In the new Fasolas decision, for example, the product was a Bobcat “skid-steer” loader with a bucket attachment—a “ride-on” machine that can be used for multiple light construction functions. It consists of a motorized base with wheels and hydraulic arms that can be raised and lowered. The machine can be used for different functions when connected to different attachments. It has an open front operator cab and includes rollover protection and fall protection systems as standard features. The cab is open for easy use, convenient entry and exit and to promote operator visibility. The loader can accommodate up to 150 different attachments, which are purchased separately or in kits.
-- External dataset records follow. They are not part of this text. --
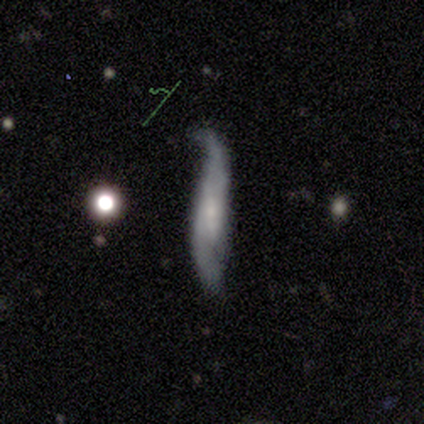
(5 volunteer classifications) featured or disk 60%, smooth 40%, star or artifact 0%. Down the decision tree: edge-on disk — no (67%); bar — weak (100%); spiral arms — yes (50%, tied with no); spiral arm count — 2 (100%); spiral winding — loose (100%); bulge size — large (50%, tied with none); merging — major disturbance (40%).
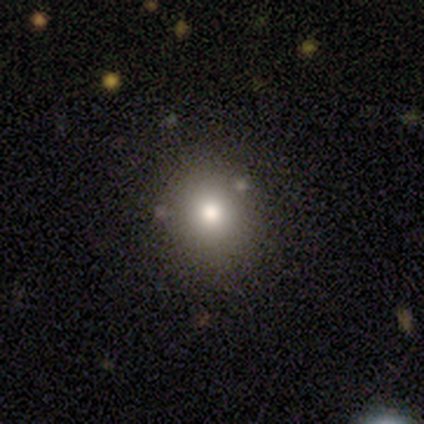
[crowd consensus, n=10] Q: Smooth or featured?
A: featured or disk (50%); runner-up: smooth (30%)
Q: Edge-on disk?
A: no (100%)
Q: Bar?
A: no (100%)
Q: Spiral arms?
A: no (100%)
Q: Bulge size?
A: dominant (40%); tied with: moderate (40%)
Q: Merging?
A: none (100%)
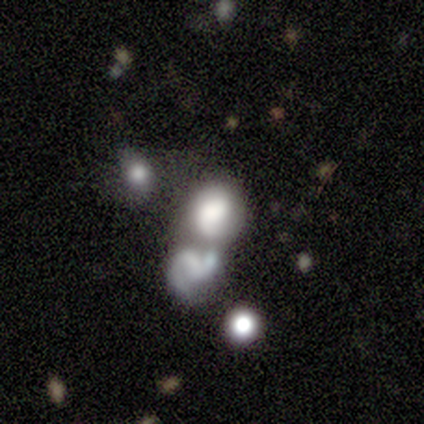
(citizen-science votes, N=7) This is marginally a featured or disk galaxy (43%, tied with star or artifact). It is clearly not viewed edge-on (100%). Bar: clearly no (100%). Spiral arm pattern: likely yes (67%). Spiral arm count: clearly 2 (100%). Spiral winding: clearly loose (100%). Central bulge: likely none (67%). Merging: possibly merger (50%).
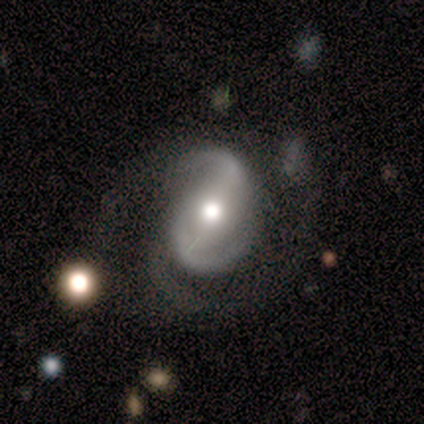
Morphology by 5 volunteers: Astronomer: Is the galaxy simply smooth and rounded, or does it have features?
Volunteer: featured or disk — 100%.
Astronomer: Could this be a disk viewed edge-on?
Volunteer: no — 100%.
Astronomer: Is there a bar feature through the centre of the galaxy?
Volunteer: strong — 60%.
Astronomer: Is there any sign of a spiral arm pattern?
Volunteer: yes — 100%.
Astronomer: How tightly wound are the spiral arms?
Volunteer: tight — 40%, tied with loose at 40%.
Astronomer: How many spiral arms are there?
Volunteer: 2 — 100%.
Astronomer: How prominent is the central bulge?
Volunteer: moderate — 80%.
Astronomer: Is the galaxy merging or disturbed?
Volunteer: none — 60%.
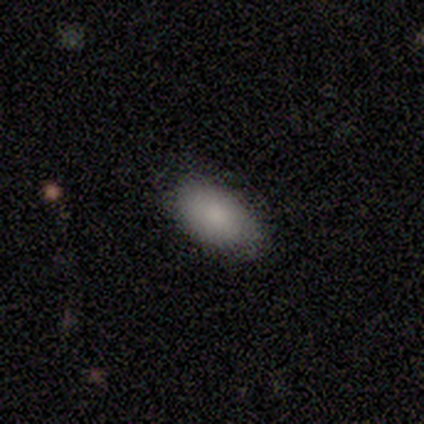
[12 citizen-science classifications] smooth_or_featured: smooth (p=0.92) [alt: featured or disk p=0.08]
how_rounded: in between (p=0.91) [alt: cigar-shaped p=0.09]
merging: none (p=0.83) [alt: minor disturbance p=0.17]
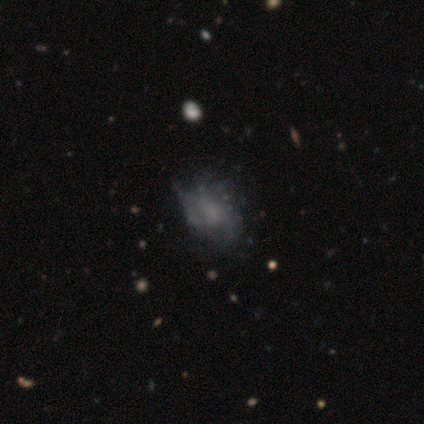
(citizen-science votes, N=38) Smooth or featured? 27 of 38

Fasolas was killed while operating the Bobcat. A small tree entered the open cab, crushing him. One of the options available was a so-called “special applications kit” as a standard feature. The kit consists of a top, rear windows and front door made of a half-inch-thick plexiglass called “Lexan” (the door kit) and can be attached to the loader to enclose the cab and thereby restrict airborne material from entering that area.
Decedent's wife sued the loader's manufacturer, Bobcat Co., a distributor, and Taylor, a retail rental center from which Fasolas rented the machine. Plaintiff alleged that the loader was defectively designed because it did not incorporate the optional door kit as standard equipment. Plaintiff also claimed a failure to warn theory. Her expert testified that a loader with bucket attachment destined for the rental market without the “door kit” as standard equipment was defectively designed. The Lexan door could have saved Fasolas' life by deflecting the tree from entering the cab. The expert conceded that a loader without the door kit was not defective for all uses. But he urged that the defect was present when the product was placed in the “rental market” which needed “all of the safety devices available.”
|'Scarangella' Exception
This “rental market” theory became a pivotal legal issue because the trial court held that the so-called “Scarangella exception” to products liability—dealing with safety features that were optionally available but not purchased—was inapplicable when the product was rented by the product user. Thus, the trial judge modified the normal Pattern Jury Instruction and the jury responded with a $1 million verdict against the three defendants: 25% culpability by the manufacturer; 25% by the distributor; and 50% by Taylor, the retail rental center.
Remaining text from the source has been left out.